Passarono altri attimi di silenzio prima che riattaccasse.
«Secondo te brucerò all’inferno?»
«Davvero me lo stai chiedendo?»
«Sei il mio prete, no? Rispondimi.»
«Cristo santo! Posso capire il paradiso, sperare che dopo la morte ci sia un posto migliore dove la vita continua, ma… l’inferno? È assurdo che nel Duemila ci sia gente che ancora ci crede.»
«A me invece sai cosa sembra assurdo? Un prete che non crede alla Chiesa; ecco, questo sì che è assurdo.»
«L’inferno di fuoco come luogo letterale è una dottrina morta e sepolta. Ha funzionato alla grande, in passato, ma oggi è solo una cosa scomoda che si spera venga dimenticata il prima possibile.»
«Sai una cosa? Come prete non vali un cazzo.»
«Neppure tu sei un granché come anima penitente.»
«Dico sul serio, secondo te sono una persona cattiva?»

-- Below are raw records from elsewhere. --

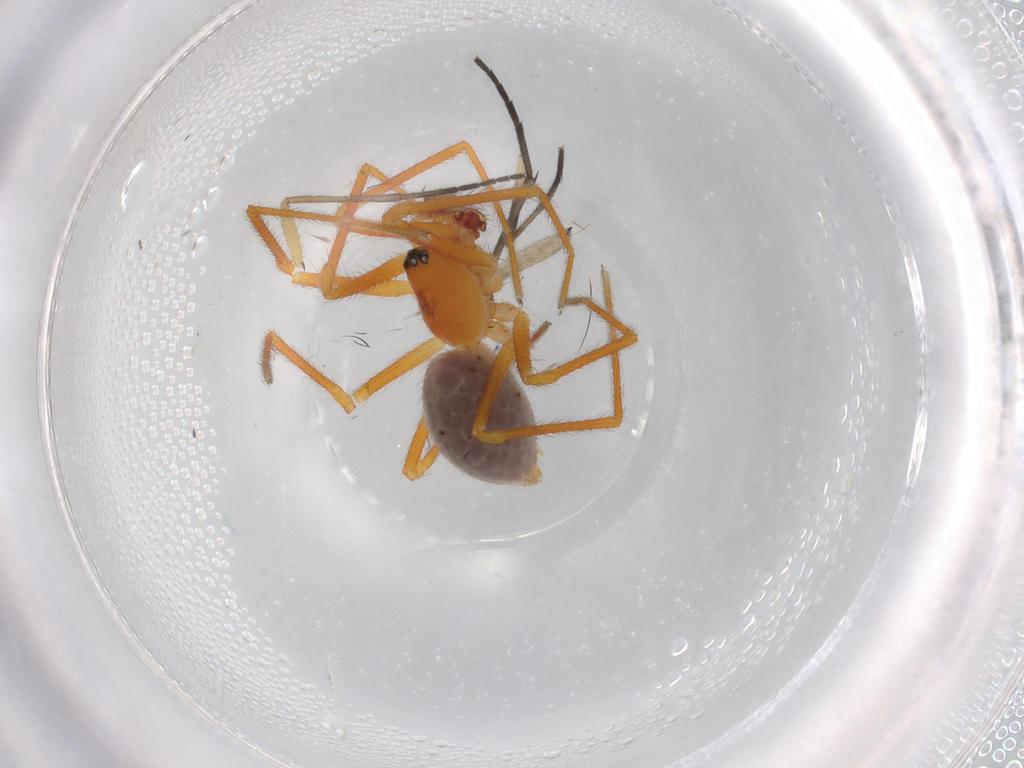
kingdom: Animalia
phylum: Arthropoda
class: Arachnida
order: Araneae
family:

«Sei solo quello che sei, come tutti. E poi, cosa dico sempre? “Che c’è di male se nessuno si fa male?” Ne abbiamo già parlato, in questo modo sarai in un ambiente protetto e non rischierai di combinare altri casini.»

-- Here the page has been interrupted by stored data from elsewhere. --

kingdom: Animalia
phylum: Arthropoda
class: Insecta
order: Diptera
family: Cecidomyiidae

«Già, questo è vero… Porca miseria, che puzza di merda, sembra di stare nel buco del culo di una vacca. Da dove diavolo l’hai cacciato questo catorcio?»
«Te l’ho detto, non possiamo dare nell’occhio.»
«Se non volevi dare nell’occhio potevamo prendere una macchina normale, non un cassonetto con quattro ruote.»
«Sta’ zitto, so quello che faccio…»
L’automobile imboccò una salita, poche decine di metri e arrivò a ridosso di un vecchio cancello a battente dal telaio imbottito di oblique sbarre metalliche. A fianco una placca sbiadita riportava la scritta “Orfanotrofio Sant’Eufemio”.
Il guidatore spense i fari ma lasciò il motore acceso.
«Siamo arrivati? Mi tolgo questo affare…»
«Aspetta un attimo, c’è il controllo.»
Qualcuno si mosse nell’ombra e si avvicinò alla macchina che continuava a borbottare rumorosamente.
Un fascio di luce illuminò la targa sotto il paraurti anteriore, subito dopo si spostò verso l’abitacolo accecando il prete. L’altro colse solo un alone sbiadito attraverso la stoffa ruvida. Una rapida occhiata ai due passeggeri e l’uomo spense la torcia. Con il capo fece un cenno al guidatore, sollevando il mento in modo quasi impercettibile. Potersi salutare senza smuovere neppure un dito era un’usanza molto apprezzata fra gli abitanti di quei posti. Il guardiano si diresse verso il cancello, tirò a sé il chiavistello di ferro e aprì le due ante in una successione flemmatica. Il pedale della frizione venne lasciato, quello dell’acceleratore schiacciato, le gomme lisce slittarono un poco sulla ghiaia, fecero qualche giro sulla superficie scricchiolante del piazzale e infine si fermarono del tutto.
«Ci siamo.»
«Era ora! A momenti impazzivo.»
Il passeggero si sfilò la benda e scese dall’auto. La prima cosa che notò nel buio cenere della notte fu che nel piazzale erano parcheggiate altre automobili, sette o otto, forse. La seconda fu l’ingombrante presenza dell’orfanotrofio dietro di lui, il misterioso edificio che aveva accettato di raggiungere a occhi chiusi, inteso sia nel senso letterale dell’espressione che in quello di “senza esitazione” che l’uso comune gli attribuiva.
Era una costruzione imponente, che si estendeva su tre o quattro piani. La facciata principale era tempestata di finestre rettangolari e ricordava vagamente le mura di un cimitero, con i loculi disposti uno sull’altro in lugubri file ordinate.
«Che razza di posto è? Sembra un museo… e perché è tutto buio?»
«Sta’ un po’ zitto, e restami vicino. Dovremo entrare dal retro.»